Cool People of Fly Fishing: Sister Carol Anne Corley

Here is some love for all of you Catholics out there:

From the Federation aka IFFF

I am sure God doesn’t play favorites…but if he did…fly fishers would be at the top of the list.  Clearly we get to experience a purity in creation that few others do.  Even when we make a huge mess of it we still get to return to the waters again.  Yes, occasionally we, as a group, disrupt the sanctuary of the river with a few too many river sodas, or some rowdy and loud conversation but that is part of the beauty of it all.  The river welcomes us, as we are, and its bounty is available to anyone who knows how to fly fish and maybe a handful of others.  The subject of this post is a Sister with a fly rod whose self described start in the sport clearly defines her as a Fly Fishing Junkie.  Sister if you read this, that is a compliment.

Sister Carol Anne Corley from Hot Springs, Arkansas is a teacher St. John’s Catholic Elementary.  She is also a member of the International Federation of Fly Fishers and within the IFFF she is on the Fly Tiers Group Board of Governors.  Here is her BIO.

At St. John’s she teaches Fly Tying as part of the art curriculum.  Far surpassing Luke’s efforts to incorporate fly tying in his classroom.
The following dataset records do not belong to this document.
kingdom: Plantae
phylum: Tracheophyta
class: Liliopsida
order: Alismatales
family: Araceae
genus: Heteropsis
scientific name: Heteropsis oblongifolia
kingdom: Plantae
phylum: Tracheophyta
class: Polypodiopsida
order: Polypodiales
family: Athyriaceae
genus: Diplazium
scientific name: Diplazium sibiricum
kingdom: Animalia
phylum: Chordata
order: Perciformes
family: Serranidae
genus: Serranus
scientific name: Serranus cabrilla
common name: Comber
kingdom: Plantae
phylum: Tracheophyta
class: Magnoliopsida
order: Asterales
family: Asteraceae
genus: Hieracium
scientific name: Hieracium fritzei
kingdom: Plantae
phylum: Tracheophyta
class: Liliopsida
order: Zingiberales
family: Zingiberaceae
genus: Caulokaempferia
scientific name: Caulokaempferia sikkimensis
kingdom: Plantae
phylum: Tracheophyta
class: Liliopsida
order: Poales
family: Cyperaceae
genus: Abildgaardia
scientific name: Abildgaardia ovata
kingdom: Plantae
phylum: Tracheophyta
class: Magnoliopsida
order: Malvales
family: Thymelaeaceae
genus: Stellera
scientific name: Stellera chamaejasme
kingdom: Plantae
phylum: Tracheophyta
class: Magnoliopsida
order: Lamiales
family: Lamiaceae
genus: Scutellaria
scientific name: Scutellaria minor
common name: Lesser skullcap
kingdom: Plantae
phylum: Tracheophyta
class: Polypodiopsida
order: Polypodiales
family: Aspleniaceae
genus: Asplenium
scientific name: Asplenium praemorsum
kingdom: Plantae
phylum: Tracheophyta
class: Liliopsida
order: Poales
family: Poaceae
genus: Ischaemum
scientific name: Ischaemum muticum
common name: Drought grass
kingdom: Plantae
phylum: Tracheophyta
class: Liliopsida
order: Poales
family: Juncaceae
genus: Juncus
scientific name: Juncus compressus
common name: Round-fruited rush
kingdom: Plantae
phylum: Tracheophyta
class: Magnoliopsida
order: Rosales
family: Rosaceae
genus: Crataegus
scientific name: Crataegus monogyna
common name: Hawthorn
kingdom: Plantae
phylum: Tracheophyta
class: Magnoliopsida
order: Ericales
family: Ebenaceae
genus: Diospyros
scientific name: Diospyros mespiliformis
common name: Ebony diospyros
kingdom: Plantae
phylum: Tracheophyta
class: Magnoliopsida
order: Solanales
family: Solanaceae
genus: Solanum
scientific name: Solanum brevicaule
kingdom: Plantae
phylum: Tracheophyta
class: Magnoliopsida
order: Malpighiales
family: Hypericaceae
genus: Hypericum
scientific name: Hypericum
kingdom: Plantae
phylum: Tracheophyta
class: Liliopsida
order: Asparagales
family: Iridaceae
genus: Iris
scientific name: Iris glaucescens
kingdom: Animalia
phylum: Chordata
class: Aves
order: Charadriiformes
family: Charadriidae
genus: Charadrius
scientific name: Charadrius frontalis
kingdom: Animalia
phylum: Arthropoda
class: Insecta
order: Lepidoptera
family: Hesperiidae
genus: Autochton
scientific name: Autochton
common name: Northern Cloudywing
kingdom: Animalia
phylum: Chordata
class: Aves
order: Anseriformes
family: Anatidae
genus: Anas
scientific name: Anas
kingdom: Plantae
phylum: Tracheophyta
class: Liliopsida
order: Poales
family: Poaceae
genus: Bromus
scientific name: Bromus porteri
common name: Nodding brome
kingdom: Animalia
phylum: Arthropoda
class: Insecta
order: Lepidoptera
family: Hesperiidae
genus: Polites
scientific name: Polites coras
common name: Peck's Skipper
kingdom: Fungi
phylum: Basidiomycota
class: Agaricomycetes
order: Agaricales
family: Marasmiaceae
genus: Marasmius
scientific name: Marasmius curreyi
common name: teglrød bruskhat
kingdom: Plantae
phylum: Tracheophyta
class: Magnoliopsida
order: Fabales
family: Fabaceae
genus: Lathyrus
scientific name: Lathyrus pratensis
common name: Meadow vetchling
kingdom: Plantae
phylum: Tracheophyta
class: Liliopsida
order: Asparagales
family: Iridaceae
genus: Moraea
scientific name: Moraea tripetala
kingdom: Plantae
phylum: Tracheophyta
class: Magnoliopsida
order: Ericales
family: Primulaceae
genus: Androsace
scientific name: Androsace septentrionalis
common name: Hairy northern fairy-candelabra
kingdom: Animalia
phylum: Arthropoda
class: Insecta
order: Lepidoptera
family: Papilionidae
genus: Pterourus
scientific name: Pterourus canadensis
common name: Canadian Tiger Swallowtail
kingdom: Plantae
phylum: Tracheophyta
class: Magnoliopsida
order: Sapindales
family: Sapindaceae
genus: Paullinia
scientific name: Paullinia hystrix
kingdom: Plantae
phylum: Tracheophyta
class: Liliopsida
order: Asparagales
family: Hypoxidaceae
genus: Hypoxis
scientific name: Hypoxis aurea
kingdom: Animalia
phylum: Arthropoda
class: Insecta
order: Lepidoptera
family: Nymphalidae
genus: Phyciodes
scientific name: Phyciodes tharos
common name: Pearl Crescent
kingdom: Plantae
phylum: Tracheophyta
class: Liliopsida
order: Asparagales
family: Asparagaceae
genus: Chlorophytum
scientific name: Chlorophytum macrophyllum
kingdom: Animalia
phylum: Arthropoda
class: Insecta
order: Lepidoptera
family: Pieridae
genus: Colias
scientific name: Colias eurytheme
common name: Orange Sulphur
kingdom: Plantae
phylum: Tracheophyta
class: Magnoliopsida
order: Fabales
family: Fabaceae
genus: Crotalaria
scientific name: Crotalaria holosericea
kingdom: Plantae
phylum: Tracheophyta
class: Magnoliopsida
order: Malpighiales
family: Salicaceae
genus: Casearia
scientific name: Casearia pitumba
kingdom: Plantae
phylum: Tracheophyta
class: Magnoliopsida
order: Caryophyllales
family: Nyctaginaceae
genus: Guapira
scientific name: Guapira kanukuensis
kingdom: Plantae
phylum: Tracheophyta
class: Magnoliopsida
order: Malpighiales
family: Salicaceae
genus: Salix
There is a great article about her on Arkansas Catholic dot ORG.

Here is an Excerpt:

Her resourcefulness has seemingly no bounds — she’s been known to swipe the very tails off roadkill squirrels or produce fuzz by grinding yarn in a coffee grinder. Her coupe de grace, the Resurrection Fly, she created using plastic Easter grass.
Sister Carol Anne, who marked 50 years as a Sister of Mercy in 2013, doesn’t have the knees for standing in the streambed for the eight or 10 hours she used to and it is easy to see how much she misses an afternoon in Arkansas’ Norfolk River. It’s there that the years have revealed the apt metaphor for God moving people into a life of vocation and through them, spreading grace to others.
“(In fly casting) you don’t use your power to move anything; you use the rod’s power to move the line,” she said. “I always tell people, ‘You cannot fly fish in an ugly place or with an ugly disposition.’  Your place must be peaceful and you must be too.”